*TÂCHE BRÈVE*
Reproduisez à l'identique la partie du passage fourni comprise entre « Cette époque voit » et « THE FACELESS. », bornes incluses.

*PASSAGE FOURNI*

----------------------------------------

Cette époque voit naître un nombre furieux de projets qui peuvent être accessibles via des plate-formes qui se multiplient. C'est dans cet amalgame, ce big bang de la sphère Metal qui implose, brûle et se métamorphose qu'émerge un groupe alors considéré pour les « metal nerdz ».
Vous savez, on a tous ce/cette pote qui connaît des groupes absolument inconnus. À une période, cette personne parlait de
CYNIC et WATCHTOWER alors qu'il n'y avait que le Big 4 sur les lèvres. C'est celui qui écoutait du Pagan et du Folk tandis que d'autres s'engageaient dans ce Nu Metal populaire. Ou, encore, c'est le ou la gusse qui va dire que le Death brutal façon
CANNIBAL CORPSE, qui refait parler de lui en 2000, c'est tellement ridicule face à du
ORIGIN ou
THE FACELESS.
Eh bien ce metal nerd, en 2010, il avait un nom qu'il défendait, parce que c'était une formation inconnue au bataillon, avec un guitariste qui allait se faire un nom :
ANIMALS AS LEADERS, projet porté par Tosin Abasi.

----------------------------------------

*ENTRÉES*
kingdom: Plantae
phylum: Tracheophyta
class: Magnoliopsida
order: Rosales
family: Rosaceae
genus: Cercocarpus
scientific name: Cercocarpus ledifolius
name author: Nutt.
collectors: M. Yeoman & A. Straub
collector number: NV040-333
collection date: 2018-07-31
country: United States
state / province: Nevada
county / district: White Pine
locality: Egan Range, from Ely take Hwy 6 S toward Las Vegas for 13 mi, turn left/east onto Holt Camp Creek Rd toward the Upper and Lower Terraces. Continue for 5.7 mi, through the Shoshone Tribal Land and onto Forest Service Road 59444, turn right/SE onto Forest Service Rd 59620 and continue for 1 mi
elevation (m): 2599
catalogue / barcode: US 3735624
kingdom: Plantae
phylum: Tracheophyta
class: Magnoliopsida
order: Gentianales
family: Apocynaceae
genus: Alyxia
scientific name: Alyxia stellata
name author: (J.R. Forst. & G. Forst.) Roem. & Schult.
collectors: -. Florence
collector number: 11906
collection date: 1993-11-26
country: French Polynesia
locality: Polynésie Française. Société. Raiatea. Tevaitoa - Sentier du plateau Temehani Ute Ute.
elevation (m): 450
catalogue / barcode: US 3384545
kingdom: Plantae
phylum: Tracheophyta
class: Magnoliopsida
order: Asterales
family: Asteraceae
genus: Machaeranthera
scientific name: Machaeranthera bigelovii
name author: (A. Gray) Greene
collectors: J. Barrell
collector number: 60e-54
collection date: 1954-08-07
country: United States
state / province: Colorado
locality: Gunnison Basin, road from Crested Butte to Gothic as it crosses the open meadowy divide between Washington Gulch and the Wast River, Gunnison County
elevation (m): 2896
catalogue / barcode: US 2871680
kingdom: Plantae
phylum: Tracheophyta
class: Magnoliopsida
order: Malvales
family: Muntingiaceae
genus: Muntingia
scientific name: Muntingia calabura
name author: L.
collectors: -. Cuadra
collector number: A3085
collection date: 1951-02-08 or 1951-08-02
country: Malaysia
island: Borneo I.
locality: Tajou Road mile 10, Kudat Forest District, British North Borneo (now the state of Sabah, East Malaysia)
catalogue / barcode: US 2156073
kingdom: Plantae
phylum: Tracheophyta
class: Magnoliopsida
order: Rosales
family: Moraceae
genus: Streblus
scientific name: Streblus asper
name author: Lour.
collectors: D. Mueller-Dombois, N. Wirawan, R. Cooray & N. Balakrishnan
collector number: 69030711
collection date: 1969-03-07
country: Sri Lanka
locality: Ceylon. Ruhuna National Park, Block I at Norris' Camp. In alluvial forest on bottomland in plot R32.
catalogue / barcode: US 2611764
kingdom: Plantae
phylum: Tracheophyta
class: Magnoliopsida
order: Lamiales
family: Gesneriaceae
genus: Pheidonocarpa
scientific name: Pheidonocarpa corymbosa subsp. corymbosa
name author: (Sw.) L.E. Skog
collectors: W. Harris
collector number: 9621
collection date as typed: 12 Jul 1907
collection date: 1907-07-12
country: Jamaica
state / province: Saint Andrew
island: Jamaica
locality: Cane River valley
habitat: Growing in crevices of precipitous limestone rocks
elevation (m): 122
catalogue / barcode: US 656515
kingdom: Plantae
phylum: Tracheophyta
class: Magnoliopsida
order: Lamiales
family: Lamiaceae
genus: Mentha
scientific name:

----------------------------------------

*SOLUTION CI-DESSOUS*
Cette époque voit naître un nombre furieux de projets qui peuvent être accessibles via des plate-formes qui se multiplient. C'est dans cet amalgame, ce big bang de la sphère Metal qui implose, brûle et se métamorphose qu'émerge un groupe alors considéré pour les « metal nerdz ».
Vous savez, on a tous ce/cette pote qui connaît des groupes absolument inconnus. À une période, cette personne parlait de
CYNIC et WATCHTOWER alors qu'il n'y avait que le Big 4 sur les lèvres. C'est celui qui écoutait du Pagan et du Folk tandis que d'autres s'engageaient dans ce Nu Metal populaire. Ou, encore, c'est le ou la gusse qui va dire que le Death brutal façon
CANNIBAL CORPSE, qui refait parler de lui en 2000, c'est tellement ridicule face à du
ORIGIN ou
THE FACELESS.